Exercise aim → As the answer, set down the lines below from the one containing "M251,663l16,14 -8,10 -8,-7 -5,6 -8,-7z" through the one containing "<!-- shore -->", exactly and inclusively, and no others.

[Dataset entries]
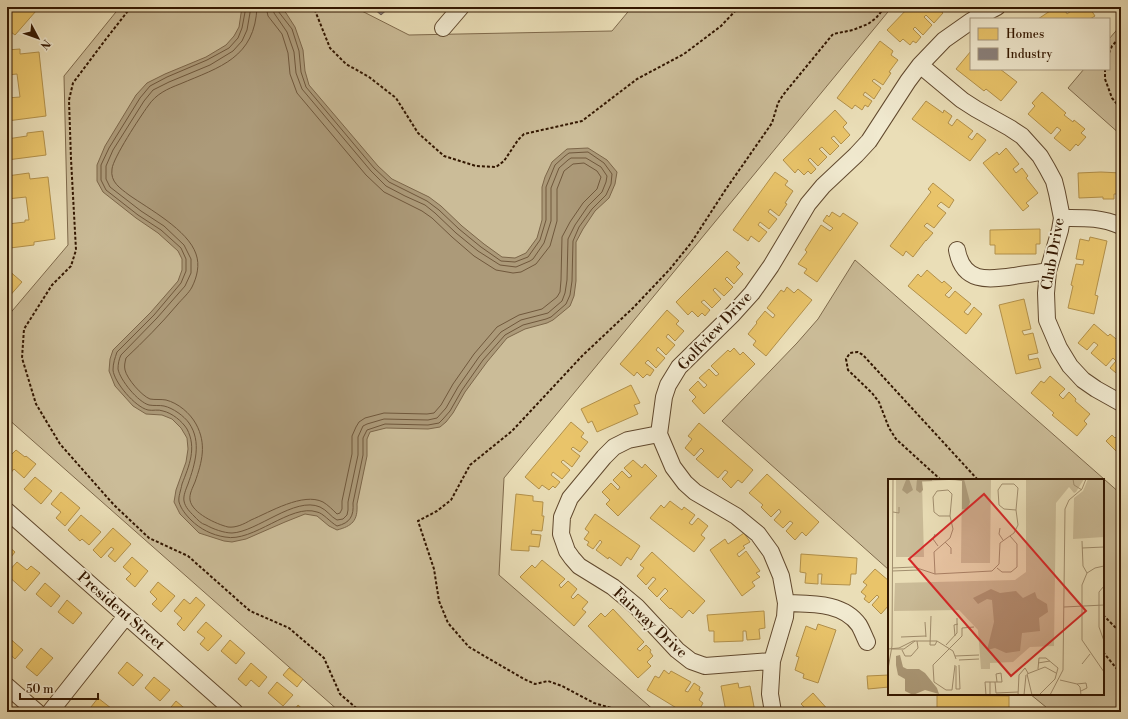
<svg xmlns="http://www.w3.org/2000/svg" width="1128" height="719" viewBox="0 0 1128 719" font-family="'Libre Bodoni',serif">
<rect width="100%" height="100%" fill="#eadeb7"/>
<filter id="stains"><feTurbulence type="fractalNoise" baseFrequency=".005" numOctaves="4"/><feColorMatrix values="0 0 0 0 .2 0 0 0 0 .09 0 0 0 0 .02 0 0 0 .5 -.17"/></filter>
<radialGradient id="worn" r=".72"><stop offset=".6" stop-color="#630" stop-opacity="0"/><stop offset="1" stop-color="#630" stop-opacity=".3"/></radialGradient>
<!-- green -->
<path fill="#cbbc98" stroke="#7f6a4c" d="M120,7h234l55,28 203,-4 20,-24h260l-388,471 -5,97 157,137h-316l-333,-294v-101l61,-72 -4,-169z
M1121,25v110l-53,-47 16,-19h25v-30z
M855,260l266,234v218h-69l-22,-18h73v-214h-214v90l-167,-149 75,-78 21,-24z"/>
<!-- water -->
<path fill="#ac9a79" stroke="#7c6649" d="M242,7h38l6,6 9,14 8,23 2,21 4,14 69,81 14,13 37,18 12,9 21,20 22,18 18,13 13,1 11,-5 11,-15 5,-18v-33l3,-10 7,-15 15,-13 21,-1 19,12 10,12 -2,12 -6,14 -14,13 -12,18 -7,13v39l-2,15 -4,10 -17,14 -6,3 -22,6 -18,9 -20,24 -22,30 -12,21 -7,9 -6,5 -12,2 -42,-1 -16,4 -3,7v17l-10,48c1,17 -5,22 -20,26l-8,-4 -12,-10 -12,-2 -20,8 -39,17 -14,3 -8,-1 -25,-8 -19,-19 -6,-12 2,-12 10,-28 2,-13 -1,-11 -6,-10 -9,-9 -10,-4 -16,-1 -13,-8 -18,-20 -6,-15 1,-12 3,-9 38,-38 27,-31 4,-11v-11l-4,-8 -20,-18 -22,-15 -33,-26 -6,-11v-16l8,-19 31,-51 11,-12 18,-9 41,-17 20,-12 8,-9 5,-9z"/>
<!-- homes -->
<path fill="#e9c46a" stroke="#b2904a" d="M7,7h31l-2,4 -21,24 -8,-6z
M909,7h27l7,6 -9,10 -8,-8 -2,2 8,8 -9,10 -8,-8 -2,2 8,8 -5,6 -3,-2 -3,4 -7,-6 -3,3 -13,-12z
M1056,7h7l4,7 4,-3 -3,-4h21l6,9 -5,3h-52z
M880,41l13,10 -2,4 7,5 -9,12 2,1 -8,12 -9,-6 -2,2 9,7 -7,11 -9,-7 -2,3 9,6 -4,6 -3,-2 -3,5 -7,-5 -3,4 -15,-11z
M20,49v5l19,-2 7,64 -39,5v-23l13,-1 -3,-23 -10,1v-25z
M971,51v18h29l17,13 -16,19 -15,-12 -2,2 -28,-22z
M1042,92l24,21 -2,2 9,7 1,-2 11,9 -4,4 5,4 -8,9 -2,-2 -6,7 -16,-13 7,-8 -4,-3 -6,7 -23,-20 7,-8 -3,-3z
M926,101l17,12 1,-3 8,6 -4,7 4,3 5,-7 16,12 -5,6 4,3 5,-7 9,7 -16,21 -58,-42z
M835,110l12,13 -4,4 7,8 -9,9 -7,-8 -3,2 8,8 -9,9 -8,-8 -3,2 8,8 -9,9 -8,-8 -2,2 8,9 -5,5 -3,-3 -4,4 -6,-6 -3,4 -12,-13z
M43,131l3,24 -39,5v-21l20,-3v-3z
M1006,148l13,16 -6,5 3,4 6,-5 6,8 -2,2 12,15 -12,10 3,3 -6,5 -40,-48 14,-11 2,3z
M775,172l13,9 -3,4 8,6 -8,12 2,1 -8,12 -9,-7 -2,3 9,7 -8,10 -9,-7 -2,3 9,7 -8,10 -8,-6 -3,5 -15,-11z
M1101,172l20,1v21h-7v5h-11v-2l-24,1 -1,-25z
M29,173l1,6 18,-2 7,62 -21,3v3l-24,3 -2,-24 17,-2v-2h4l-3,-23 -19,2v-23z
M933,183l21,17 -5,8 -8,-6 -4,4 9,7 -12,15 -7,-5 -3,3 9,7 -7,8v-1l-13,17 -7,-6 -3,5 -13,-10 41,-54 -3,-3z
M832,212l8,5 3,-4 15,10 -41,59 -13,-9 3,-4 -9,-5 9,-12 -2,-2 16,-25 9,6 3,-3 -10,-7 4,-6 2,2z
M1040,229v15h-4v10h-41v-9h-5v-15z
M1090,237l17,4 -12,54 3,1 -4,18 -26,-6 5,-22 -2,-1 5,-21 7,1 1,-5 -8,-1 4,-20 9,2z
M727,251l13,12 -4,4 7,7 -9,10 -7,-7 -2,2 8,8 -9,9 -9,-8 -2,2 8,9 -9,9 -8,-8 -3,2 9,8 -5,6 -3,-3 -4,4 -6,-6 -4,4 -12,-13z
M7,269l15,13 -15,17z
M927,270l15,13 2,-2 8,7 -7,7 4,3 6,-7 16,13 -7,8 4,3 6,-8 8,7 -16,20 -58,-48 10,-12 3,3z
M787,287l7,6 4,-4 14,11 -46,56 -13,-11 3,-4 -8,-7 9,-11 -1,-1 9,-11 8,7 2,-3 -8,-7 14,-18 3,2z
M1024,299l7,30 -9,2 2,4 9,-2 5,20 -10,2 1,5 9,-2 3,10 -25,6 -17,-69z
M667,310l12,11 -3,3 8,7 -9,10 -7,-7 -2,3 9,8 -9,10 -8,-8 -2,3 9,8 -9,10 -8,-8 -3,3 9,7 -4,6 -3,-2 -4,4 -6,-6 -3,4 -14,-12z
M1094,324l14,12 2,-2 11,9 -2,2 2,2v30l-11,-9 6,-7 -3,-3 -7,8 -15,-13 7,-8 -4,-3 -7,8 -9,-7z
M734,348l6,7 3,-3 12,12 -51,50 -12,-13 4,-4 -7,-7 9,-9 6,7 3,-3 -8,-7 10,-9 7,7 3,-2 -8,-8 17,-16 2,2z
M1050,376l15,13 -6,6 4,4 6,-7 7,7 -1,2 15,13 -6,7 3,3 -10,12 -25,-21 2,-2 -23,-20 10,-12 3,2z
M631,385l9,18 -6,2 4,9 -41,18 -5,-11 -4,2 -7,-14z
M571,422l13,11 -3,4 7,5 -8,10 -7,-5 -2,2 9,7 -8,11 -9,-7 -2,2 9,8 -8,9 -9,-7 -2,3 9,7 -5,6 -2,-2 -4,4 -7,-5 -3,4 -14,-12z
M699,423l54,47 -11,13 -4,-3 -7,8 -9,-9 6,-7 -3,-2 -7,8 -22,-19 8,-8 -3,-3 -7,8 -9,-8 7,-9 -4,-3z
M1121,432v24l-15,-15 6,-6 3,3z
M16,450l9,7 1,-1 10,8 -12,14 -10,-9 -6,7 -1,-1v-16z
M633,460l9,8 3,-4 12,12 -39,40 -12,-12 4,-4 -8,-8 9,-9 7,7 2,-3 -7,-7 9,-9 7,7 3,-2 -8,-8z
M767,474l52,48 -13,14 -4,-4 -7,8 -9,-9 7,-8 -3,-2 -7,7 -9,-8 7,-8 -2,-3 -8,8 -10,-10 2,-2 -14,-12z
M35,477l17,14 -11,13 -17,-15z
M61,492l19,16 -15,18 -9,-8 5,-6 -10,-8z
M516,494l17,2v5l10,1 -1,14h2l-2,15 -10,-1 -1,4 10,1 -2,12 -10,-1v5l-18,-1z
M670,501l12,9 2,-3 11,8 -6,8 3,2 6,-7 10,8 -7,9 4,3 -11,14 -44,-34 11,-13 3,3z
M595,514l45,32 -9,14 -4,-3 -6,9 -12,-9 -1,2 -12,-9 6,-8 -2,-2 -7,9 -6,-4 2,-3 -5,-3 5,-7 -4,-3z
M81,515l20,17 -12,13 -7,-6 -2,2 -12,-11z
M113,528l18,16 -16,18 -7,-6 6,-7 -3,-2 -10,11 -8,-8z
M744,533l6,9 -7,4 2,2 -8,6 2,3 7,-6 14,20 -4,2 4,4 -8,5 3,4 -13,10 -32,-46 15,-11 3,5z
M7,545l8,7 -8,10z
M652,552l53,49 -12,13 -4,-4 -7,8 -11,-10 -1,1 -10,-10 8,-8 -3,-3 -8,9 -9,-9 8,-9 -3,-2 -7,8 -9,-9 7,-8 -4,-3z
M801,554l56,4 -1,16h-5l-1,11 -29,-1 1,-10h-4v10l-13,-1 1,-10 -6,-1z
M132,557l16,14 -13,16 -9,-8 5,-5 -8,-7z
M542,560l23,19 -6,6 2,3 7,-7 9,8 -6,8 2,2 5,-5 10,8 -6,7 4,3 -12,14 -54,-49 12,-12 3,3z
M17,562l10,8 4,-4 9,7 -15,18 -18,-16v-2z
M875,569l14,12v24l-8,9 -9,-9 7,-8 -2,-2 -8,8 -5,-4 2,-3 -5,-4 6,-7 -4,-3z
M158,582l17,14 -14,16 -9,-8 5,-5 -7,-7z
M45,583l15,13 -9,11 -15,-13z
M196,597l9,8 -21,26 -7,-7 5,-6 -8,-7 10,-12 6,5z
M67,600l15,13 -9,11 -15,-12z
M613,609l31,33 -7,7 3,2 6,-6 5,5 -1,2 3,4 -6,6 4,4 -13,12 -50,-52 13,-13 4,4z
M764,611l1,17 -6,1 1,10 -13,1 -1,-9h-3v10l-29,1v-11h-5l-2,-16z
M206,622l16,14 -14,15 -8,-7 5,-6 -8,-6z
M818,624l18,6 -18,53 -15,-5 1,-4 -9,-4 4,-13 -3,-1 10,-30 10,4z
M7,636l16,14 -8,9 -8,-7z
M230,640l15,13 -9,11 -15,-13z
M41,648l12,10 -16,18 -11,-9z
M127,662l16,13 -10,11 -15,-13z
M251,663l16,14 -8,10 -8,-7 -5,6 -8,-7z
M289,668l14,11 -6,8 -14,-12z
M664,670l5,4 2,-3 20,11 -6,9 3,1 6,-9 6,4 -1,3 4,3 -4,7 4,3 -5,9h-15l-36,-22 8,-14 4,2z
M889,675v12l-21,2 -1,-13z
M154,677l16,13 -10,11 -15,-13z
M277,682l16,13 -10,11 -15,-13z
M738,683l1,5 11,-2 5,26h-29l-5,-26z
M813,693l17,19h-32l6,-5 -3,-3z
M937,695l72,1v16h-72z
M98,698l18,14h-19l-6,-5z
M176,701l13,11h-22z
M298,705l8,7h-13z"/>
<!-- industry -->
<path fill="#8a817c" stroke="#706157" d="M372,7h18l-9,8z"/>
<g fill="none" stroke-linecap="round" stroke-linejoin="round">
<!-- shore -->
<path stroke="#70583c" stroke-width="1" d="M246,7l-4,21 -4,10 -9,10 -22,12 -40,17 -17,9 -10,12 -31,50 -8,17v15l5,10 32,25 23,15 20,18 5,11v12l-5,12 -27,32 -37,37c-2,6 -4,11 -4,18 1,12 22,37 35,40 5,1 10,-1 15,1 9,2 19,10 24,18 10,19 2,37 -5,55 -1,6 -4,13 -3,18 2,7 7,13 12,18 9,9 21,15 34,17 28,6 66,-34 92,-25 6,1 13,10 20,14 13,-3 17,-10 16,-23l10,-48v-17l4,-8 18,-6 43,1 11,-2 4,-4 7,-8 12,-21 21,-30 22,-25 18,-10 23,-6 5,-2 15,-13 4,-9 2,-14 1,-40 6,-14 13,-18 14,-14 5,-11 1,-10 -8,-11 -16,-11 -19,1 -4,3 -10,9 -9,22v33l-6,20 -12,17 -13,5 -14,-1 -20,-14 -22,-18 -20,-19 -12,-9 -38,-19 -15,-14 -68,-81 -5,-15 -2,-21 -7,-22 -14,-18v-4
M251,7l-4,23 -5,11 -9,10 -23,14 -41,17 -16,8 -9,11 -31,49 -7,16v13l4,8 31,24 23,15 20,19 7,14v14l-6,13 -28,32 -36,37c-2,4 -3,9 -3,14 2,11 20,33 31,36 5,1 11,0 15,1 9,2 20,10 25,17 13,19 6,41 -1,61 -2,5 -5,12 -4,17 1,6 6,11 10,15 3,3 7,8 12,9 7,4 18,8 26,8 25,-1 63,-37 88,-26 7,3 11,10 17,13l6,-1 4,-4 1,-5v-8l10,-47v-18l5,-11 4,-2 17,-5 44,1 9,-2 9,-10 12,-21 21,-30 22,-25 20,-12 27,-7 14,-12 3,-8 2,-13 1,-41 7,-14 13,-19 14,-14 4,-10 1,-6 -6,-9 -15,-9h-15l-3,2 -9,8 -8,20v33l-7,22 -11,16 -3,2 -14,6 -16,-2 -22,-14 -22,-18 -21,-20 -10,-8 -20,-9 -19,-10 -15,-15 -69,-82 -6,-16 -2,-21 -7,-20 -13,-19 -1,-6
M257,7c-2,51 -37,60 -77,77 -13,5 -24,10 -32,22 -8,11 -35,52 -36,63 -2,13 8,19 17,26 20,14 59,35 67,59 4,11 1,23 -4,33 -3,6 -10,12 -15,18 -16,19 -33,36 -51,53 -1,4 -2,8 -1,12 2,9 17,26 25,29 5,1 11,0 16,1 12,3 24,13 30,24 11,20 6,38 -1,58 -2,5 -6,12 -5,18 2,13 26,24 38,27 8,1 16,-3 23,-7 19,-8 52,-28 72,-18 5,3 10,8 14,12l3,-1 2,-4v-8l10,-47v-18l4,-9 3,-5 6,-4 19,-5 43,1 7,-1 7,-8 12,-21 21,-30 23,-27 22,-12 23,-6 15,-12 3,-5 1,-12 1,-43 8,-15 13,-19 14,-14 4,-12 -4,-6 -13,-8 -11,1 -9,7 -7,18v32l-7,25 -14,18 -15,8 -8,1 -17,-3 -22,-14 -22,-19 -20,-19 -10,-7 -38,-19 -18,-17 -69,-82 -7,-19 -2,-21 -6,-19 -14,-18 -2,-9"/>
<defs>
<path id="minor" d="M974,19l23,-12
M443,28l18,-21
M920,65l42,35 14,9 34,19 12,8 18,20 7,12 7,13 3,12 5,25 -2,12 -12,41 -2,22 1,27 12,28 11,18 13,14 13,9 25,14
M1062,218c22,0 38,-1 59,8
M957,250c6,33 30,30 57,26 11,-2 23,-3 34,-5
M659,434l-31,6 -14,7 -10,10 -34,41 -8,19 -1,17 6,17 5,7 7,8 34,21 24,20 40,43 14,11 14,5 67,-5
M7,511l228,201
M786,603c25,1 57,-1 73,22 3,5 5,11 8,17
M7,686l30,26
M50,712l76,-96
M773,712l-3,-18 2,-33 13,-44 1,-14 -5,-27 -10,-24 -13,-18 -22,-18 -41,-24 -10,-9 -12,-16 -14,-33 5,-37 4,-12 11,-18 54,-53 19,-21 19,-27 37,-62 15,-18 33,-31 13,-14 39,-60 12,-16 24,-25 27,-19"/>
</defs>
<!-- minor casing -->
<use href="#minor" stroke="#61492e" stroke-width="18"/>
<!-- path -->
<path stroke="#331700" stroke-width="2" stroke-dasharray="3 2" stroke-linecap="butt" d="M131,7l-25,32 -33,44 -4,17 2,59 5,91 -5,16 -19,19 -28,44 -2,29 14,46 24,40 54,61 35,33 39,18 62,55 39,17 35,30 16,36 21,18
M311,7l3,1 16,40 16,16 23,13 27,21 22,35 26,23 32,10 20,1 8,-6 14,-21 6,-6 58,-13 55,-42 47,-25 37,-28 18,-19
M1109,53l3,-7 9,-10
M1105,69v10l7,19 9,11
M941,480l-45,-41 -7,-11 -10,-26 -7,-9 -24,-23 -2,-11 4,-6 8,-1 5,3 115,125
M1103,615l18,18
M1103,652l18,22
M625,712l-31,-9 -32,-17 -14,-5 -13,3 -11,-5 -55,-32 -21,-24 -9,-22 -5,-32 -16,-48 19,-10 14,-11 19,-35 42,-34 70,-75 52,-49 36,-38 21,-26 35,-54 46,-66 6,-20 5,-8 50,-61 20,-4 15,-6 8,-6 9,-11"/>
<!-- minor -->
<use href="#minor" stroke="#f1ead0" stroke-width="16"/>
</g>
<g text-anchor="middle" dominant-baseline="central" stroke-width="4" stroke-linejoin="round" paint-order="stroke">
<!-- street labels -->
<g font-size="15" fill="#331700" stroke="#f1ead0">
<text transform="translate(1053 254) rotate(-80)">Club Drive</text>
<text transform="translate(715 331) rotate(-47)">Golfview Drive</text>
<text transform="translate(121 611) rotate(41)">President Street</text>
<text transform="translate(650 623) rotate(43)">Fairway Drive</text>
</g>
</g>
<!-- overview -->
<g transform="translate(888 479)">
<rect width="216" height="216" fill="#eadeb7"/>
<path d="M8,0h95l-1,84h-29l1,-82 -13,-1 -27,2 2,75h-28zM138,0h58l-8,13 -2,1 -5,-6 -13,16 -2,143 -24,1 -17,15 -23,1v6h-9l-3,-39 -19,-20 -65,1 1,-28 120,-3 11,-8zM200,0h16v58l-31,2 1,-41 9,-7z" fill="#cbbc98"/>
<path d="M21,0l4,11 -6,4 -5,-4 4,-10zM29,0h15v2h-10l1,9 -3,3 -4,-3zM61,0h15l6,23 -3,8 -5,-1v-28zM103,110l9,4 16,-2 7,7 12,-6 2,6 10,6 1,8 -9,6 1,13 -18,2 -2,18 -14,2 -11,-5 -8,2 7,-28 -2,-22 -5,-1 -9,5 -5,-6zM12,176l3,12 4,2h12l6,4 12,15 2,6 -14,-4 -12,5 -8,-4v-12l-7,-4 -2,-10v-9z" fill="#ac9a79"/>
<path fill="none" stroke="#a18e6e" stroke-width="1" d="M185,0l1,6 8,5M5,33l6,1v-6M112,49l-1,6 4,6M47,55l-2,5 5,7M194,62l1,25 4,7 -5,12v55l22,32M57,63l6,6v6M194,69l22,-1M4,89l22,-1 21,7 57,-3 7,-7 1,-21 14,-10 4,-8 -2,-15 2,-22 -4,-4h-12l-4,6 1,15 5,4 12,1M109,89l5,4h9l6,-5v-23l-7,-8M4,92l27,-1M199,94l8,-5 9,-2M47,95l-1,-22 16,-14 3,-9 -3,-13 2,-22 -4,-4 -11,1 -4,6 1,15 5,4h11M216,107l-5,6v35l5,14M176,128l40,-2M43,137l-1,29h5l2,-4M37,143l1,15M67,157l-1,-11 4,-1M13,158l25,-1M58,166l11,-12v-15M0,170l11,-1 14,-7h24l16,10 3,8M4,170h12l11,-8M14,171l3,6h6l7,-8 -1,-7M67,177l24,-1M71,181l20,-1M150,184l12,-2M194,185l8,-10M67,186l-3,25h-6l-12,-8 -1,-17 29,-29v-8l12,-1M68,187v23h4l-1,-24M0,190l4,-23 1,-167M150,190l1,-11h7l12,10 -3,11 -16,16M172,201l17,4 3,3 1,8M102,203v13M107,203l1,11 22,-1M189,205l9,-1 1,5 -6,3M98,216l-1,-13h17l-1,-9 -5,1 1,8M130,216l1,-20 6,-7 3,5M136,216l2,-20M144,216l-5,-21 18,-7 11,6M162,216l13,-25 2,-161 4,-9 13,-11 4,-10"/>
<path fill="#d62828" fill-opacity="0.15" stroke="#d62828" stroke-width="2" d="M96,15l102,117 -75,65 -102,-117z"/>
<rect width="216" height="216" fill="none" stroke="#331700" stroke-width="2"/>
</g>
<!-- margin -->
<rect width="1128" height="719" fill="none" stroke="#eadeb7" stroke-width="24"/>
<rect x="8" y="8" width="1112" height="703" fill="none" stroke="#331700" stroke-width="2"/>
<rect x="12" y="12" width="1104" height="695" fill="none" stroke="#331700"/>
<!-- legend -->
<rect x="970" y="18" width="140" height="52" fill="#f1ead0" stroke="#a5967d"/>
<rect x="978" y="28" width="20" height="12" fill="#e9c46a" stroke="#a5967d"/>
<text x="1006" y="38" font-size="12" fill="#331700">Homes</text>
<rect x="978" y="48" width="20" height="12" fill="#8a817c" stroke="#a5967d"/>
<text x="1006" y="58" font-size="12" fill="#331700">Industry</text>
<!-- north arrow -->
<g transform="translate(38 38) rotate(131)" stroke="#f1ead0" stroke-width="3" paint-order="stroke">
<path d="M0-3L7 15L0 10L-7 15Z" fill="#331700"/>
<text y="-6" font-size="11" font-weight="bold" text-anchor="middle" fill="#331700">N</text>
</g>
<!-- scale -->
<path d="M20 693v6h78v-6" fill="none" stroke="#331700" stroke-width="2"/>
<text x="26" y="693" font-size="12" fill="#331700" stroke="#f1ead0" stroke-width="3" paint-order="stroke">50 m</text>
<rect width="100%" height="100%" filter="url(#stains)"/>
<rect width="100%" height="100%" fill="url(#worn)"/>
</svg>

Finished task →
M251,663l16,14 -8,10 -8,-7 -5,6 -8,-7z
M289,668l14,11 -6,8 -14,-12z
M664,670l5,4 2,-3 20,11 -6,9 3,1 6,-9 6,4 -1,3 4,3 -4,7 4,3 -5,9h-15l-36,-22 8,-14 4,2z
M889,675v12l-21,2 -1,-13z
M154,677l16,13 -10,11 -15,-13z
M277,682l16,13 -10,11 -15,-13z
M738,683l1,5 11,-2 5,26h-29l-5,-26z
M813,693l17,19h-32l6,-5 -3,-3z
M937,695l72,1v16h-72z
M98,698l18,14h-19l-6,-5z
M176,701l13,11h-22z
M298,705l8,7h-13z"/>
<!-- industry -->
<path fill="#8a817c" stroke="#706157" d="M372,7h18l-9,8z"/>
<g fill="none" stroke-linecap="round" stroke-linejoin="round">
<!-- shore -->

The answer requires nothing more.